So Bernie Kerik is finally getting indicted. And now the Giuliani campaign really gets interesting. I have no doubt we'll be bringing you a lot more on this in the coming days. But there's just one point I want to flag now.
Rudy Giuliani's response to all the renewed controversy over Kerik has been to say that making Bernie Kerik police commissioner was just one mistake out of hundreds of thousands of good decisions. (Two, I guess, if you count the decision to try to make him Secretary of DHS.)
But look closely at how this line of reasoning matches up with the other key argument Rudy is making for his candidacy.
Rudy claims that his qualification for the presidency stems from his management of 9/11 and his experience having "the safety and security of the people of New York on my shoulders." I've noted more than a few times now that this is a rather grandiose conception of the mayoralty of any city. But the only sense in which it has any basis is that in New York (as in many cities) the mayor is in charge of and ultimately accountable for the police department. So who you choose to put in charge of the police department isn't just one of hundreds of thousands of decisions. It is both by simple logic and Rudy's own reasoning probably the most important decision you can make.
And what did Giuliani do? Let's set aside all of the Kerik run-of-mill corruption and the fact that he used a Battery Park apartment donated as a rest area for cops and rescue workers working at Ground Zero as his own personal love shack to boff Judith Regan and sundry other ladies of glamor and renown. Set all that fun stuff aside and realize that Rudy not only appointed a crooked, mobbed-up cop to be in charge of the NYPD. There is now abundant evidence that Rudy knew of Kerik's mob ties before appointing him.

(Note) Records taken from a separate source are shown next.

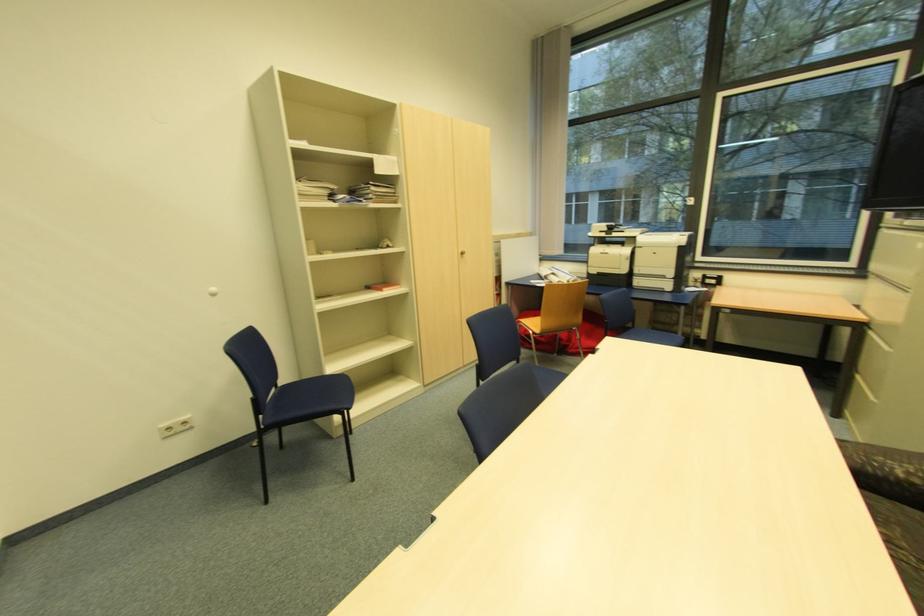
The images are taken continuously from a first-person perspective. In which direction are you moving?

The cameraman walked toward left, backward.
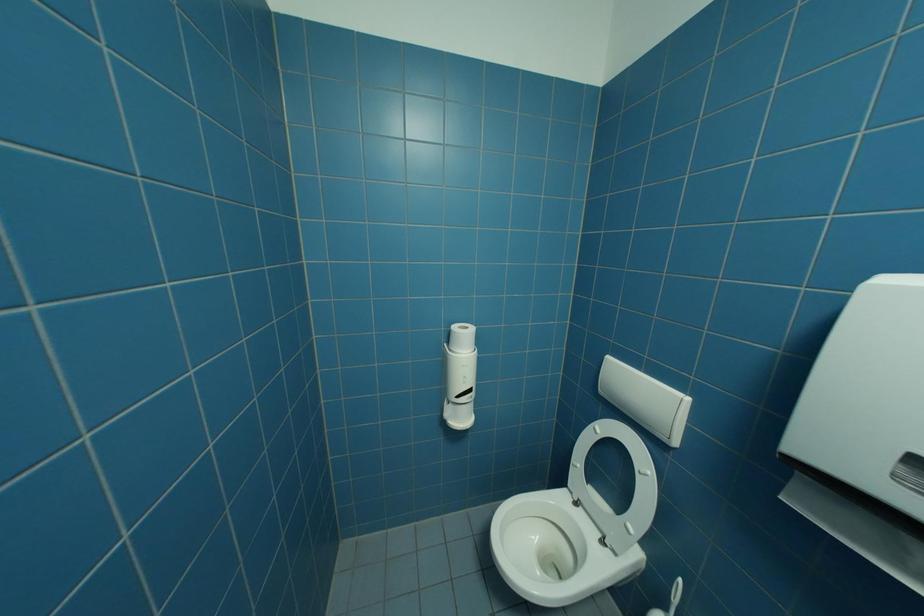
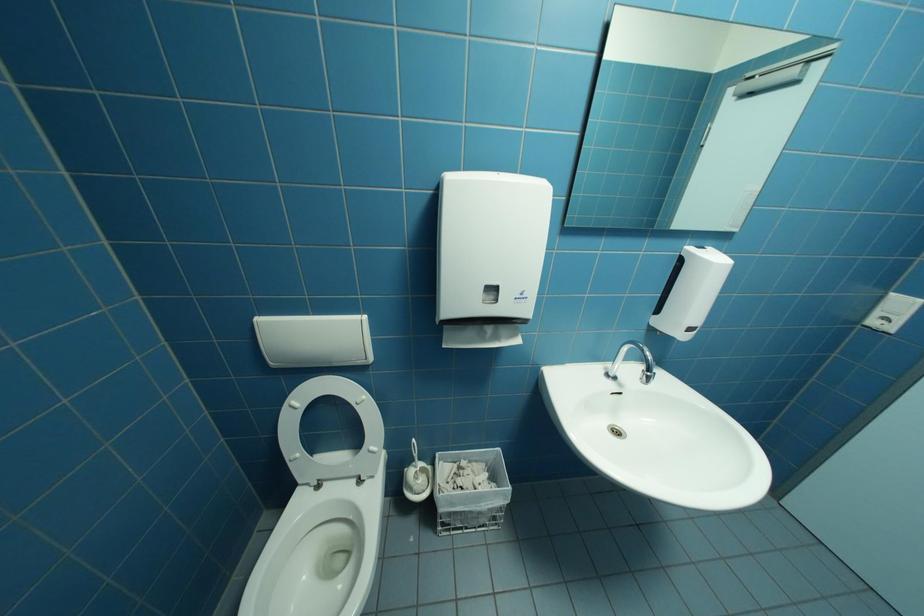
Based on the continuous images, in which direction is the camera rotating?

The camera's rotation is toward right-down.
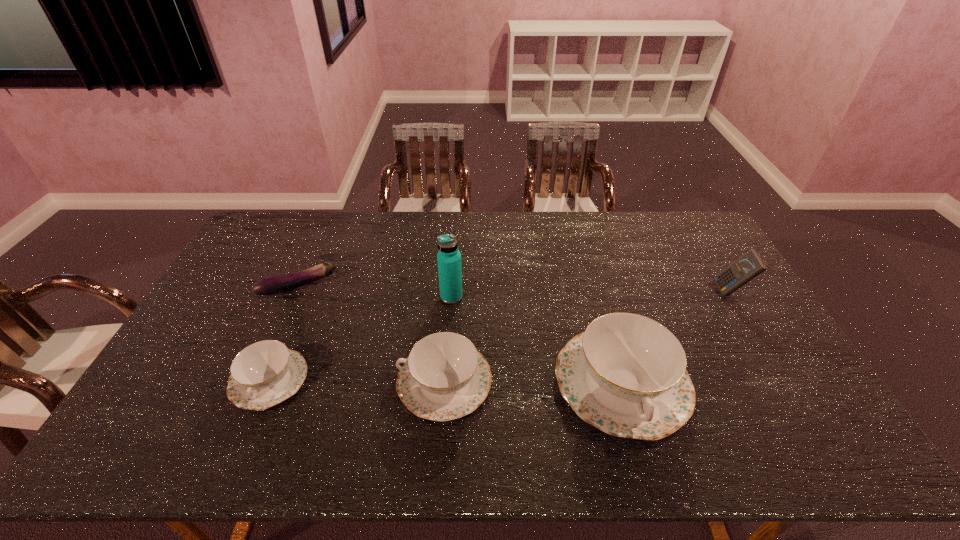
You are a GUI agent. You are given a task and a screenshot of the screen. Output one action in this format:
    pyautogui.click(x=<x>, y=<y>)
    Task: Click on the vacant region at the near edge of the desktop
    The width and height of the screenshot is (960, 540).
    Given the screenshot: What is the action you would take?
    pyautogui.click(x=213, y=416)

The height and width of the screenshot is (540, 960). In the image, there is a desktop. Find the location of `blank space at the left edge`. blank space at the left edge is located at coordinates (214, 333).

In the image, there is a desktop. Identify the location of free space at the right edge. (749, 325).

You are a GUI agent. You are given a task and a screenshot of the screen. Output one action in this format:
    pyautogui.click(x=<x>, y=<y>)
    Task: Click on the free space at the far left corner
    
    Given the screenshot: What is the action you would take?
    pyautogui.click(x=284, y=246)

Locate an element on the screen. free space at the far right corner of the desktop is located at coordinates (676, 227).

Find the location of `blank space at the near right corner`. blank space at the near right corner is located at coordinates (772, 405).

At what (x,y) coordinates should I click in order to perform the action: click on free spot between the rightmost chinaware and the water bottle. Please return your answer as a coordinate pair (x, y). Looking at the image, I should click on (537, 340).

Find the location of a particular element. unoccupied area between the second shortest chinaware and the eggplant is located at coordinates (372, 334).

Where is `vacant space that is in between the tallest object and the shortest chinaware`? The height and width of the screenshot is (540, 960). vacant space that is in between the tallest object and the shortest chinaware is located at coordinates (360, 339).

Locate an element on the screen. The width and height of the screenshot is (960, 540). unoccupied area between the calculator and the tallest object is located at coordinates (590, 294).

Just boil it down and say it: when it came time to choose a police commissioner Rudy chose a crooked, mobbed up cop. And he was warned about it all in advance.
That isn't just one decision among hundreds of thousands. It's one of such recklessness, irresponsibility and even a hard-to-figure indifference to criminal conduct that, just on the terms upon which Rudy has asked voters to judge his candidacy, it should pretty much end his campaign in its tracks.